From the bit of research I did on the topic of multi-valued logic, it seems it doesn't introduce any fundamentally new concept, it's just a different way of looking at the semantics of some logical propositions, which can be perfectly described using classical logic. You might have come across Suszko's thesis, it literally says than certain categories of multi-valued logic can be provided with bivalent semantics, that is, classical logic.

Interestingly, the idea of positing three or more truth values was motivated by contingent propositions such as; P: "It will rain tomorrow". Some logicians suggest assigning a new truth value to P: as-yet-undetermined. It's clear that this is a redundant way to interpret P, because P contains the label "tomorrow" by construction, and we know what tomorrow is, it's the next 24 hours. If, at some point of time within this interval, there is rainfall, then P is true, and vice versa. We just don't need a third truth value for that.

If you have a reference on some substantial result in mathematics that can't be proven using classical logic, then I am definitely interested. So far, I am convinced that anything beyond classical logic is based on some redundant (maybe clearer) description of logical statements.

Look up intuitionist mathematics some time. A great deal of math can be done without excluded middle. And, yes, like math without AC (which, by the way is NOT an axiom of logic, but of set theory), such mathematics tend to be stilted and lack beauty. But don't forget the paradoxes produced by AC (like the Banach-Tarski paradox).

That said, some of the recent developments in set theory are based on looking at alternatives to AC and seeing how such alternatives apply to the more traditional math.

There are many more alternatives to the 'laws of thought' than you seem to think exist.

I agree. But the simple fact is, we will mostly be content with classical logic. Physicists don't look for alternatives to these laws of thought when they formulate their theories. This of course doesn't mean alternative axioms are useless, but I frankly don't see why we should go to such lengths when discussing short arguments with simples premises. 

In general, these laws of thoughts are the foundation of rational discourse. That is, one cannot have a meaningful argumentation if they start second-guessing the very building blocks of how one evaluates logical propositions. It's just an exercise in futility, or, as they say, mental masturbation.

Since classical logic is enough to properly formulate all modern theories of physics, including GR, QM and the Standard Model. It's safe to say classical logic is enough to describe reality, and so can be used when formulating premises in a posteriori arguments about metaphysical entities.

Well, as above, it is far from clear that the universe 'began to exist' in the sense you have give: was there a *point* when the universe did not exist and was it in fact in a causal chain?

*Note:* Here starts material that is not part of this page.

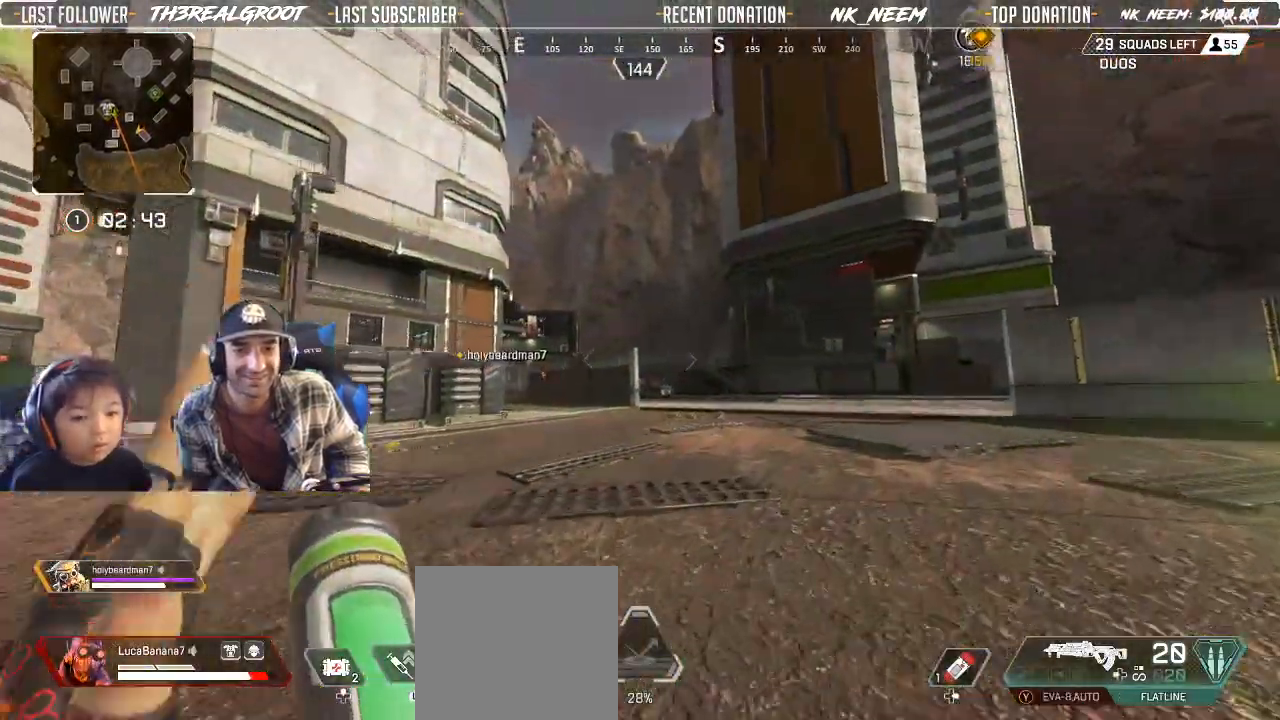
{"dt_ms": 500, "buttons": [], "left_stick": "up-right", "right_stick": "center", "button_events": []}
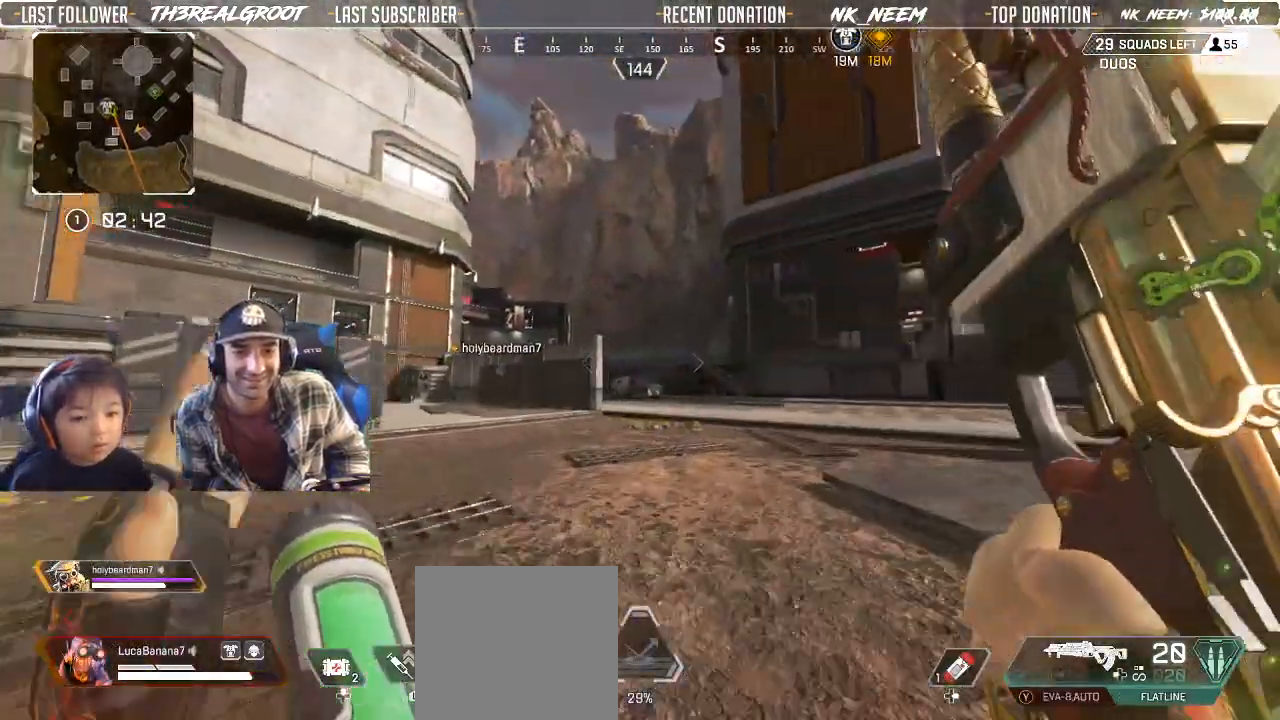
{"dt_ms": 500, "buttons": [], "left_stick": "up-right", "right_stick": "center", "button_events": [[100, "Y", "down"], [500, "Y", "up"]]}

if so, where did that causal chain begin?

But, more specifically, causality is something that happens *within* the universe and *within* time. And no, not every event is caused. It is clear that many events at the quantum level cannot be said to be caused in any classical sense.

Again, if you accept the causality principle, then a universe that began to exist has to be in a causal chain. The causality principle rules out an uncaused universe that began to exist.

You say, "causality is something that happens with the universe", and I will again ask you why? Why do you think that things outside of this spacetime can somehow spontaneously arise from nothing -in the philosophers' sense, not Krauss's, really nothing- ? Even Hume didn't go this far AFAIK.

Where is the contradiction? And no, thi sis NOT a difference between 'potential' and 'actual' infinities. I am talking about an *actual* infinite past. My example has an *actual* infinite past. Look at the set of *all* integers, both positive and negative. That is a countably infinite set and every element has infinitely many precursors. And yet, you still have 0 and 10 and -100.

I mean.. seriously ? An infinite set of numbers is the archetype a potential infinity, it's just a collection of stuff, that's it. In the real world of actual infinities, it's not just a collection of stuff, it's a causal chain of stuff, where each element in this chain is a necessary condition for the existence of the next element. In a set of numbers, 1 didn't cause 2, nor did 9 cause 10. 

And regarding an infinite past, saying that any wait between two events is finite doesn't solve the problem, we're not discussing two events, we're discussing the entire duration of time that needs to elapse for us to get to the present moment, an infinite past doesn't have a lower bound, so a universe with an infinite past actually went through an infinite wait -impossible.